Jeffrey Goldberg writes the Obama administration seems to be arguing Israel is “almost entirely” to blame for the stalled peace process, which “clearly isn’t true.” Goldberg’s own suggestion is Israel should do things it has either already done or would have no effect if it did them now:
“The Palestinian Authority of Mahmoud Abbas seems uninterested in even sharing its ideas for compromise with Israel. Yet this doesn’t excuse the Netanyahu government’s inability to curtail the settlements or the settlers, some of whom behave despicably toward their Palestinian neighbors.
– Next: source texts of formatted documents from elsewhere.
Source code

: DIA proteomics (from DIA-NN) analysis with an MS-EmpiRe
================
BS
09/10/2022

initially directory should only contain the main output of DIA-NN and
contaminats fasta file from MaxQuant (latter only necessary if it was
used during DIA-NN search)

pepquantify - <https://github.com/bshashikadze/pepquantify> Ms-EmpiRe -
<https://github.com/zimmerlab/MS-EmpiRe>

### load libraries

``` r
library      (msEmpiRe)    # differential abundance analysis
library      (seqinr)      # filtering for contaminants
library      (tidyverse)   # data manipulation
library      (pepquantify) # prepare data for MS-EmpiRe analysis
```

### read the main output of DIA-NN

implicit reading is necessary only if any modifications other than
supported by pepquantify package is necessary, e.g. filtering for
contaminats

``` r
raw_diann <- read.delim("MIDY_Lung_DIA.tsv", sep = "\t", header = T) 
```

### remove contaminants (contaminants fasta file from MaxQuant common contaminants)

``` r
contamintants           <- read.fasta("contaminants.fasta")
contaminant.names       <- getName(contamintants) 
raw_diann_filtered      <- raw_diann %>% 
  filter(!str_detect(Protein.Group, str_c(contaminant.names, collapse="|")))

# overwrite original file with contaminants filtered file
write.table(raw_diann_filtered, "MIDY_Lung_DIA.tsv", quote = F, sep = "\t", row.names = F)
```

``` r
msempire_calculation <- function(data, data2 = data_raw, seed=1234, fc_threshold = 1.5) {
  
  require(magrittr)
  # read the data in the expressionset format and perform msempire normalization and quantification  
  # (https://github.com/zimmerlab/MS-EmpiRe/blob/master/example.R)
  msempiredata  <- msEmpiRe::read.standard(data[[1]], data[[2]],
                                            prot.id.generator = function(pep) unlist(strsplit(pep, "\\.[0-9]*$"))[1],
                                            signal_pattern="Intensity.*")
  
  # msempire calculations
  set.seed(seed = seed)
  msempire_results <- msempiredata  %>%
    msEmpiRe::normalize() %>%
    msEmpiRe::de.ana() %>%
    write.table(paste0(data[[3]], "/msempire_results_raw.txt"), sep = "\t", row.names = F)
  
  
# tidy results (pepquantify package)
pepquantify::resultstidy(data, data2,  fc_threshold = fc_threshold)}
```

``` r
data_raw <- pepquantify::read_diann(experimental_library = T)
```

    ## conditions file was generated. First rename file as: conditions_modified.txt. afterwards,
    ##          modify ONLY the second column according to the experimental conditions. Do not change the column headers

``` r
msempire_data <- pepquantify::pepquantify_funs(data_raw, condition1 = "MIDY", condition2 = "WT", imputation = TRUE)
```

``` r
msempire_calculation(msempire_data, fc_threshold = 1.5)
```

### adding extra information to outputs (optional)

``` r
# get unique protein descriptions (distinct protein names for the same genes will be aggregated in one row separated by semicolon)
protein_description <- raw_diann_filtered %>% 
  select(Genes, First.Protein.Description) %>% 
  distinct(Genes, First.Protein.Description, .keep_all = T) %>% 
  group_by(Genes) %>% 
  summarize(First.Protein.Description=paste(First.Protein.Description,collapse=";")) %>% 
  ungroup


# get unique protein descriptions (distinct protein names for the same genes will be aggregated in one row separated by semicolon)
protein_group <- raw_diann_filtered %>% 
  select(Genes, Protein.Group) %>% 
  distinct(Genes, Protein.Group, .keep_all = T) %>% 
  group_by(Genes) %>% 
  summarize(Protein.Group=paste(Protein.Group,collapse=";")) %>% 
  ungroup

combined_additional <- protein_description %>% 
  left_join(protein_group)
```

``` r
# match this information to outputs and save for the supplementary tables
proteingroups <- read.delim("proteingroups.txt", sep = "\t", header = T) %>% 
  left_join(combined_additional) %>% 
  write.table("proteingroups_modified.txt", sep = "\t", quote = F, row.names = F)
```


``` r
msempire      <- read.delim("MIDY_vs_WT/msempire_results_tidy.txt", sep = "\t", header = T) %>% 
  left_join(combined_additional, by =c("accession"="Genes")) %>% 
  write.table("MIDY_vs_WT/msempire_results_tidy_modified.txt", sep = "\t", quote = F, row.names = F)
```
The occupation will come to an end only through direct negotiation. The West Bank settlers should, if nothing else, be brought under the rule of law, and be encouraged to come home.”
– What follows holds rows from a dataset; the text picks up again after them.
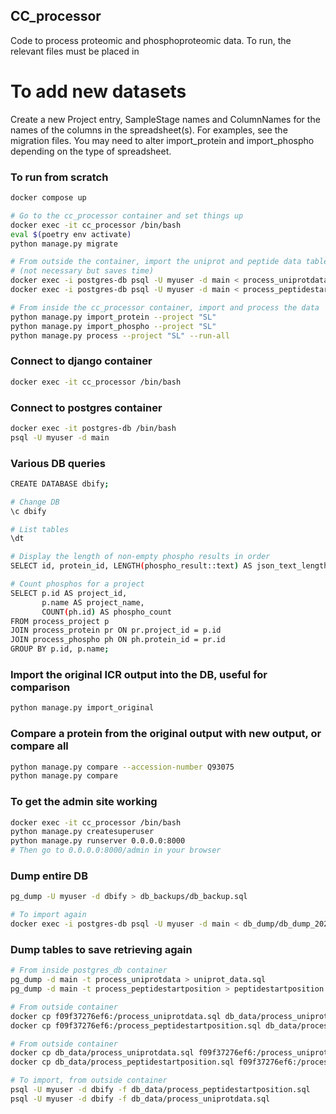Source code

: ## CC_processor

Code to process proteomic and phosphoproteomic data.
To run, the relevant files must be placed in 

# To add new datasets

Create a new Project entry, SampleStage names and ColumnNames for the names of the columns in the spreadsheet(s). For examples, see the migration files.
You may need to alter import_protein and import_phospho depending on the type of spreadsheet.


### To run from scratch
```sh
docker compose up

# Go to the cc_processor container and set things up
docker exec -it cc_processor /bin/bash
eval $(poetry env activate)
python manage.py migrate

# From outside the container, import the uniprot and peptide data tables
# (not necessary but saves time)
docker exec -i postgres-db psql -U myuser -d main < process_uniprotdata_2025_07_19.sql
docker exec -i postgres-db psql -U myuser -d main < process_peptidestartposition_2025_07_19.sql

# From inside the cc_processor container, import and process the data
python manage.py import_protein --project "SL"
python manage.py import_phospho --project "SL"
python manage.py process --project "SL" --run-all
```

### Connect to django container
```sh
docker exec -it cc_processor /bin/bash
```

### Connect to postgres container
```sh
docker exec -it postgres-db /bin/bash
psql -U myuser -d main
```

### Various DB queries
```sh
CREATE DATABASE dbify;

# Change DB
\c dbify

# List tables
\dt

# Display the length of non-empty phospho results in order
SELECT id, protein_id, LENGTH(phospho_result::text) AS json_text_length FROM process_runresult where phospho_result != '{}' order by json_text_length asc;

# Count phosphos for a project
SELECT p.id AS project_id,
       p.name AS project_name,
       COUNT(ph.id) AS phospho_count
FROM process_project p
JOIN process_protein pr ON pr.project_id = p.id
JOIN process_phospho ph ON ph.protein_id = pr.id
GROUP BY p.id, p.name;

```

### Import the original ICR output into the DB, useful for comparison
```sh
python manage.py import_original
```

### Compare a protein from the original output with new output, or compare all
```sh
python manage.py compare --accession-number Q93075
python manage.py compare
```

### To get the admin site working
```sh
docker exec -it cc_processor /bin/bash
python manage.py createsuperuser
python manage.py runserver 0.0.0.0:8000
# Then go to 0.0.0.0:8000/admin in your browser
```

### Dump entire DB
``` sh
pg_dump -U myuser -d dbify > db_backups/db_backup.sql

# To import again
docker exec -i postgres-db psql -U myuser -d main < db_dump/db_dump_2025_07_31.sql
```

### Dump tables to save retrieving again
```sh
# From inside postgres_db container
pg_dump -d main -t process_uniprotdata > uniprot_data.sql
pg_dump -d main -t process_peptidestartposition > peptidestartposition.sql

# From outside container
docker cp f09f37276ef6:/process_uniprotdata.sql db_data/process_uniprotdata.sql
docker cp f09f37276ef6:/process_peptidestartposition.sql db_data/process_peptidestartposition.

# From outside container
docker cp db_data/process_uniprotdata.sql f09f37276ef6:/process_uniprotdata.sql 
docker cp db_data/process_peptidestartposition.sql f09f37276ef6:/process_peptidestartposition.sql 

# To import, from outside container
psql -U myuser -d dbify -f db_data/process_peptidestartposition.sql
psql -U myuser -d dbify -f db_data/process_uniprotdata.sql
```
Let’s see: Israel withdrew every settler and soldier from Gaza; it had no effect. Then Netanyahu instituted a ten-month construction freeze throughout the West Bank; it had no effect. There is currently an unannounced freeze except in areas Israel will keep in any conceivable peace agreement — no effect. Netanyahu formally endorsed a Palestinian state — Abbas says he will never recognize a Jewish one. The PA has unelected leaders with no authority to negotiate — even if they were interested in negotiating — and cannot implement any agreement even if one were negotiated, since half the putative state is held by the terrorist group Abbas pledged in the last agreement to dismantle but did not. Abbas was previously offered a Judenrein state on substantially all the West Bank (with a swap for the rest) and walked away.
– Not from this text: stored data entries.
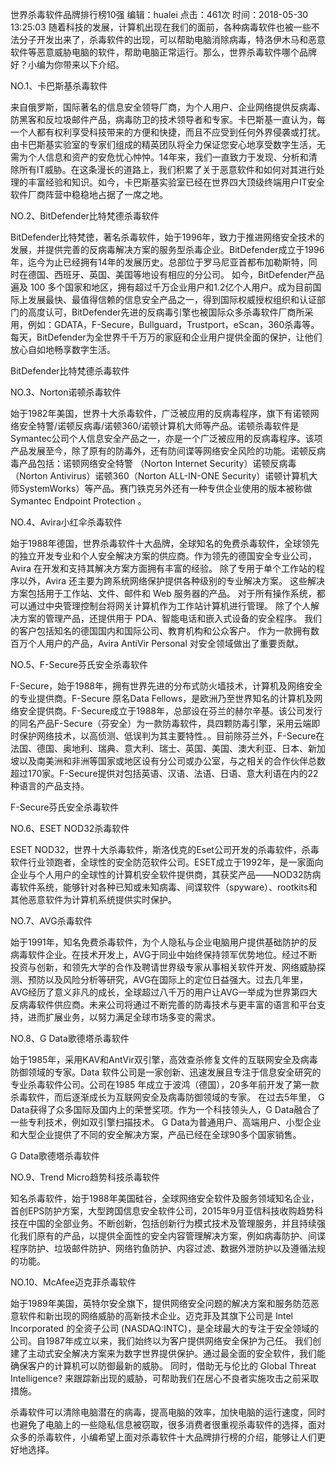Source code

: 世界杀毒软件品牌排行榜10强
编辑：hualei 点击：461次 时间：2018-05-30 13:25:03
随着科技的发展，计算机出现在我们的面前，各种病毒软件也被一些不法分子开发出来了，杀毒软件的出现，可以帮助电脑消除病毒，特洛伊木马和恶意软件等恶意威胁电脑的软件，帮助电脑正常运行。那么，世界杀毒软件哪个品牌好？小编为你带来以下介绍。



NO.1、卡巴斯基杀毒软件



来自俄罗斯，国际著名的信息安全领导厂商，为个人用户、企业网络提供反病毒、防黑客和反垃圾邮件产品，病毒防卫的技术领导者和专家。卡巴斯基一直认为，每一个人都有权利享受科技带来的方便和快捷，而且不应受到任何外界侵袭或打扰。由卡巴斯基实验室的专家们组成的精英团队将全力保证您安心地享受数字生活，无需为个人信息和资产的安危忧心忡忡。14年来，我们一直致力于发现、分析和清除所有IT威胁。在这条漫长的道路上，我们积累了关于恶意软件和如何对其进行处理的丰富经验和知识。如今，卡巴斯基实验室已经在世界四大顶级终端用户IT安全软件厂商阵营中稳稳地占据了一席之地。



NO.2、BitDefender比特梵德杀毒软件



BitDefender比特梵徳，著名杀毒软件，始于1996年，致力于推进网络安全技术的发展，并提供完善的反病毒解决方案的服务型杀毒企业。BitDefender成立于1996年，迄今为止已经拥有14年的发展历史。总部位于罗马尼亚首都布加勒斯特，同时在德国、西班牙、英国、美国等地设有相应的分公司。 如今，BitDefender产品遍及 100 多个国家和地区，拥有超过千万企业用户和1.2亿个人用户。成为目前国际上发展最快、最值得信赖的信息安全产品之一，得到国际权威授权组织和认证部门的高度认可，BitDefender先进的反病毒引擎也被国际众多杀毒软件厂商所采用，例如：GDATA，F-Secure，Bullguard，Trustport，eScan，360杀毒等。每天，BitDefender为全世界千千万万的家庭和企业用户提供全面的保护，让他们放心自如地畅享数字生活。

BitDefender比特梵德杀毒软件



NO.3、Norton诺顿杀毒软件



始于1982年美国，世界十大杀毒软件，广泛被应用的反病毒程序，旗下有诺顿网络安全特警/诺顿反病毒/诺顿360/诺顿计算机大师等产品。诺顿杀毒软件是Symantec公司个人信息安全产品之一，亦是一个广泛被应用的反病毒程序。该项产品发展至今，除了原有的防毒外，还有防间谍等网络安全风险的功能。诺顿反病毒产品包括：诺顿网络安全特警 （Norton Internet Security）诺顿反病毒（Norton Antivirus）诺顿360（Norton ALL-IN-ONE Security）诺顿计算机大师SystemWorks）等产品。赛门铁克另外还有一种专供企业使用的版本被称做Symantec Endpoint Protection 。



NO.4、Avira小红伞杀毒软件



始于1988年德国，世界杀毒软件十大品牌，全球知名的免费杀毒软件，全球领先的独立开发专业和个人安全解决方案的供应商。作为领先的德国安全专业公司，Avira 在开发和支持其解决方案方面拥有丰富的经验。 除了专用于单个工作站的程序以外，Avira 还主要为跨系统网络保护提供各种级别的专业解决方案。 这些解决方案包括用于工作站、文件、邮件和 Web 服务器的产品。 对于所有操作系统，都可以通过中央管理控制台将网关计算机作为工作站计算机进行管理。 除了个人解决方案的管理产品，还提供用于 PDA、智能电话和嵌入式设备的安全程序。 我们的客户包括知名的德国国内和国际公司、教育机构和公众客户。 作为一款拥有数百万个人用户的产品，Avira AntiVir Personal 对安全领域做出了重要贡献。



NO.5、F-Secure芬氏安全杀毒软件



F-Secure，始于1988年，拥有世界先进的分布式防火墙技术，计算机及网络安全的专业提供商。F-Secure 原名Data Fellows，是欧洲乃至世界知名的计算机及网络安全提供商。F-Secure成立于1988年，总部设在芬兰的赫尔辛基。该公司发行的同名产品F-Secure（芬安全）为一款防毒软件，具四颗防毒引擎，采用云端即时保护网络技术，以高侦测、低误判为其主要特性。。目前除芬兰外，F-Secure在法国、德国、奥地利、瑞典、意大利、瑞士、英国、美国、澳大利亚、日本、新加坡以及南美洲和非洲等国家或地区设有分公司或办公室，与之相关的合作伙伴总数超过170家。F-Secure提供对包括英语、汉语、法语、日语、意大利语在内的22种语言的产品支持。

F-Secure芬氏安全杀毒软件



NO.6、ESET NOD32杀毒软件



ESET NOD32，世界十大杀毒软件，斯洛伐克的Eset公司开发的杀毒软件，杀毒软件行业领跑者，全球性的安全防范软件公司。ESET成立于1992年，是一家面向企业与个人用户的全球性的计算机安全软件提供商，其获奖产品——NOD32防病毒软件系统，能够针对各种已知或未知病毒、间谍软件（spyware）、rootkits和其他恶意软件为计算机系统提供实时保护。



NO.7、AVG杀毒软件



始于1991年，知名免费杀毒软件，为个人隐私与企业电脑用户提供基础防护的反病毒软件企业。在技术开发上，AVG于同业中始终保持领军优势地位。经过不断投资与创新，和领先大学的合作及聘请世界级专家从事相关软件开发、网络威胁探测、预防以及风险分析等研究，AVG在国际上的定位日益强大。过去几年里，AVG经历了意义非凡的成长，全球超过八千万的用户让AVG一举成为世界第四大反病毒软件供应商。未来公司将通过不断完善的防毒技术与更丰富的语言和平台支持，进而扩展业务，以努力满足全球市场多变的需求。



NO.8、G Data歌德塔杀毒软件



始于1985年，采用KAV和AntVir双引擎，高效查杀修复文件的互联网安全及病毒防御领域的专家。Data 软件公司是一家创新、迅速发展且专注于信息安全研究的专业杀毒软件公司。公司在1985 年成立于波鸿（德国），20多年前开发了第一款杀毒软件，而后逐渐成长为互联网安全及病毒防御领域的专家。 在过去5年里， G Data获得了众多国际及国内上的荣誉奖项。作为一个科技领头人，G Data融合了一些专利技术，例如双引擎扫描技术。 G Data为普通用户、高端用户、小型企业和大型企业提供了不同的安全解决方案，产品已经在全球90多个国家销售。

G Data歌德塔杀毒软件



NO.9、Trend Micro趋势科技杀毒软件



知名杀毒软件，始于1988年美国硅谷，全球网络安全软件及服务领域知名企业，首创EPS防护方案，大型跨国信息安全软件公司，2015年9月亚信科技收购趋势科技在中国的全部业务。不断创新，包括创新行为模式技术及管理服务，并且持续强化我们原有的产品，以提供全面性的安全内容管理解决方案，例如病毒防护、间谍程序防护、垃圾邮件防护、网络钓鱼防护、内容过滤、数据外泄防护以及遵循法规的功能。



NO.10、McAfee迈克菲杀毒软件



始于1989年美国，英特尔安全旗下，提供网络安全问题的解决方案和服务防范恶意软件和新出现的网络威胁的高新技术企业。迈克菲及其旗下公司是 Intel Incorporated 的全资子公司 (NASDAQ:INTC)，是全球最大的专注于安全领域的公司。自1987年成立以来，我们始终以为客户提供网络安全保护为己任。 我们创建了主动式安全解决方案来为数字世界提供保护。通过最全面的安全软件，我们能确保客户的计算机可以防御最新的威胁。 同时，借助无与伦比的 Global Threat Intelligence? 来跟踪新出现的威胁，可帮助我们在居心不良者实施攻击之前采取措施。





杀毒软件可以清除电脑潜在的病毒，提高电脑的效率，加快电脑的运行速度，同时也避免了电脑上的一些隐私信息被窃取，很多消费者很重视杀毒软件的选择，面对众多的杀毒软件，小编希望上面对杀毒软件十大品牌排行榜的介绍，能够让人们更好地选择。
And it is unclear in the first place why Arabs can live in a Jewish state but Jews cannot live in a Palestinian one.
Apply the Israeli law to the supposedly uncurtailed settlers. But do not think they are the reason there is no peace process, or that encouraging them to leave their homes would have any effect at all. A better peace plan is the one put forward yesterday by the Israeli foreign minister. In the meantime, the settlements should stay put.